Today : Mar 16, 2025
Economy
22 February 2025

Vietnam Faces Rising Interest Rates Amid Economic Shift

Government aims to support homebuyers as loan rates increase, impacting affordability.

Vietnam is grappling with rising interest rates, impacting both the economic climate and options for potential homebuyers. The latest figures show interest rates for savings and loans have significantly increased, with banks like Sacombank currently offering various rates for different terms.

Specifically, during February 2025, Sacombank's interest rates for personal savings at their branches range from 0.5% to 5.2% per annum. For shorter terms, less than one month, the interest rate is as low as 0.5%, whereas for longer terms, such as 36 months, it rises to 5.2%. Online savings options are also available, offering slightly higher interest—up to 5.7% per annum for 24-36 months.

Notably, the average loan interest rates have followed suit. Recently published data indicates the average lending rate for new disbursed loans at Sacombank reached 7.26% per annum, reflecting a minor increase compared to the previous month. This 3.02% spread between savings and loan rates mirrors the challenges banks face with the cost of input as profit margins shrink due to rising operational expenses.

Concurrently, the government is actively encouraging financial institutions to provide favorable lending packages, especially targeted at young homebuyers aged 35 and under. The Prime Minister has called for the State Bank of Vietnam and commercial banks to offer credit packages to stimulate the housing market amid growing economic pressures.

According to HoREA (Ho Chi Minh City Real Estate Association), there is significant demand for affordable housing loans for first-time buyers. They have proposed the implementation of reasonable commercial borrowing rates—between 6% and 7% per annum—over 10 to 15 years, with the collateral secured by the property itself. This initiative aims to lower barriers for younger citizens seeking their first homes.

For social housing projects, the State Bank has set the preferential loan interest rate at 4.7% per annum for this year only, involving 17 participating commercial banks, including major players like BIDV, Vietcombank, and VietinBank, all committed to adjusting their interest rates to attract credit seekers.

For example, Agribank has been proactive, offering long-term loans for property purchases at fixed rates of 6% for the first year, rising slightly afterwards. Depending on the financial institution, loan rates can be set as low as 5% for the first six months, which is competitive but may not last as pressures to raise rates linger.

A broader view reveals some banks are already beginning to increase their loan rates, with BVBank announcing rates of 7.5% per annum initially, climbing higher depending on duration. While some institutions offer initial low rates, these tend to rise after the first year, pushing borrowers to reconsider their long-term financial strategies.

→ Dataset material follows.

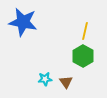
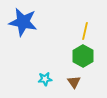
brown triangle: moved 8 px right
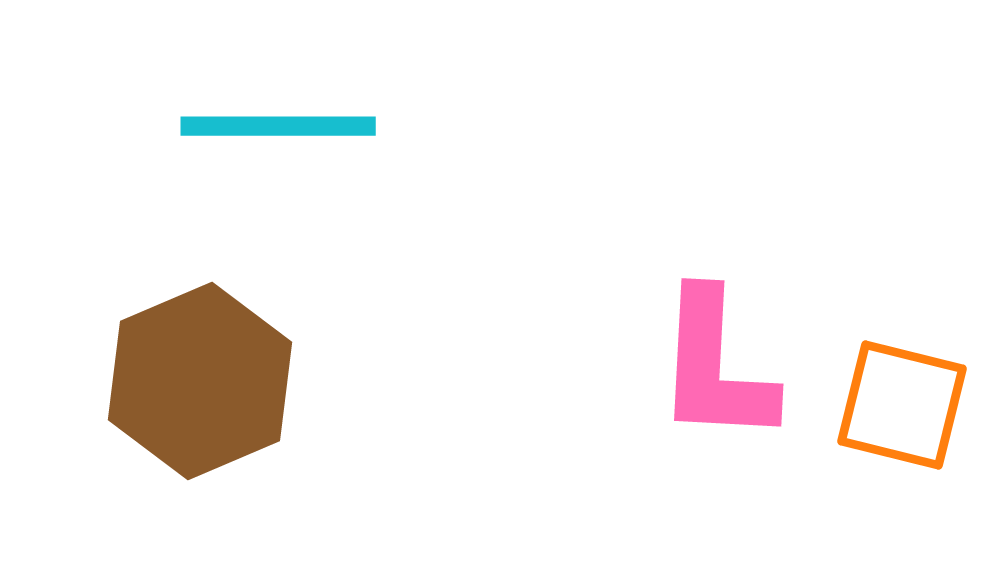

Despite the apparent demand for housing loans, banks stand at the crossroads, needing to balance affordability with the current economic realities, such as rising costs and declining profits. Financial analysts expect the trend of increasing rates may continue, which directly impacts the affordability of loans for prospective buyers.

Looking to 2025, experts project loan interest rates may stabilize due to lower inflation and steady deposits. A key insight from analysts at SSI indicates there is little expectation for significant reductions in policy rates, meaning the cost of borrowing might remain elevated. The focus will now shift to how effectively banks can manage liquidity pressures and maintain attractive lending options for consumers.

Consequently, both businesses and individual borrowers will need to navigate this new terrain with consideration as they formulate their financial plans. The advocacy for advancing access to credit remains strong, but so too does the caution required to manage the increasing costs associated with loans.

Hence, as Vietnam's economy maneuvers through these shifting interest rates, the interplay between commercial banking policies and government regulations will be pivotal for the future stability of the property market and economic growth.